**Source extract:**
-*-

Download the atheletes wikipedia pages

In [10]:
download(df_a,'athletes')

### #REDIRECT

In [11]:
def Athlet_REDIRECT_WikiLink(df1):
    """ This functions finds all athelets wikipedia pages
    that contain '#REDIRECT' and add the correct wikilink to a list.
    
    Input: athletes dataframe
    -------------------------------
    Output: list with correct athletes Wikilinks
    """
    RE_WikiLink = []                                                                          # Create an empty list
    for i in df1['WikiLink']:                                                                 # Run through all atheletes
        f = io.open('athletes_'+ i + '.txt','r',encoding = 'utf-8').read()                    # Open the file
        if len(re.findall("#REDIRECT", f)) > 0:                                               # If #REDIRECT
            links = re.findall("\[\[(.*?)\]\]", f)                                            # Find the new links
            links = [x.replace(' ','_') for x in links]                                       # Replase space with _
            
            for j in range(len(links)):                                                       # Run through all links                                                     # If the name and the links are the same
                if len(df1.loc[df1['WikiLink'] == i]) >= 1:                                   # If the link excist in the athletes dataframe
                        RE_WikiLink.append([df1.at[df1.loc[df1['WikiLink'] == i].index[0],'id'], links[j]]) # append the wikilink and the 'id' number to the list
               
    return RE_WikiLink

RE_WikiLink = Athlet_REDIRECT_WikiLink(df_a)                         # Run Function
df_if = pd.DataFrame(RE_WikiLink, columns = ['id', 'RE_WikiLink'])   # Convert wikilink list into panda dataframe
df_a_RE = df_a.merge(df_if)                                          # Merge wikilink dataframe and athletes dataframe


Some of the REDIRECTED Wikipedia pages cannot be downloaded due to f.eks. the name consists of an 'é'. Therefore these 44 athletes will be removed from the dataframe: 

In [12]:
# Remove #REDIRECT from dataframe:
df_a = df_a[~df_a.id.isin(df_a_RE.id)]

## Create the Olympic Network

Functions to create a networkx graph.

-*-

**Dataset entries:**
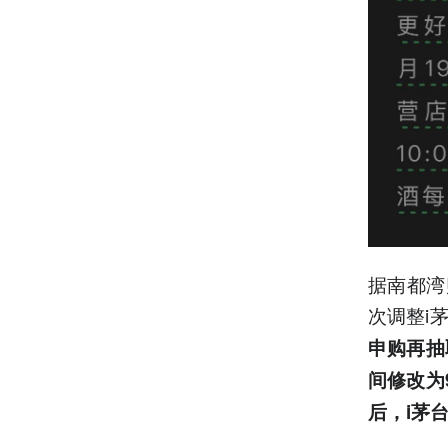
据南都湾
次调整i
申购再抽
间修改为
后，i茅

-*-

**Task requirements:**
(a) Update the notebook excerpt: reproduce everything from "Download the atheletes" down to "wikilink to a list.", changing "list" to "array".
(b) According to the notebook excerpt, how many athletes are removed from the dataframe because their redirected Wikipedia pages cannot be downloaded?

**Task solutions:**
(a)
Download the atheletes wikipedia pages

In [10]:
download(df_a,'athletes')

### #REDIRECT

In [11]:
def Athlet_REDIRECT_WikiLink(df1):
    """ This functions finds all athelets wikipedia pages
    that contain '#REDIRECT' and add the correct wikilink to a array.

(b) 44 athletes.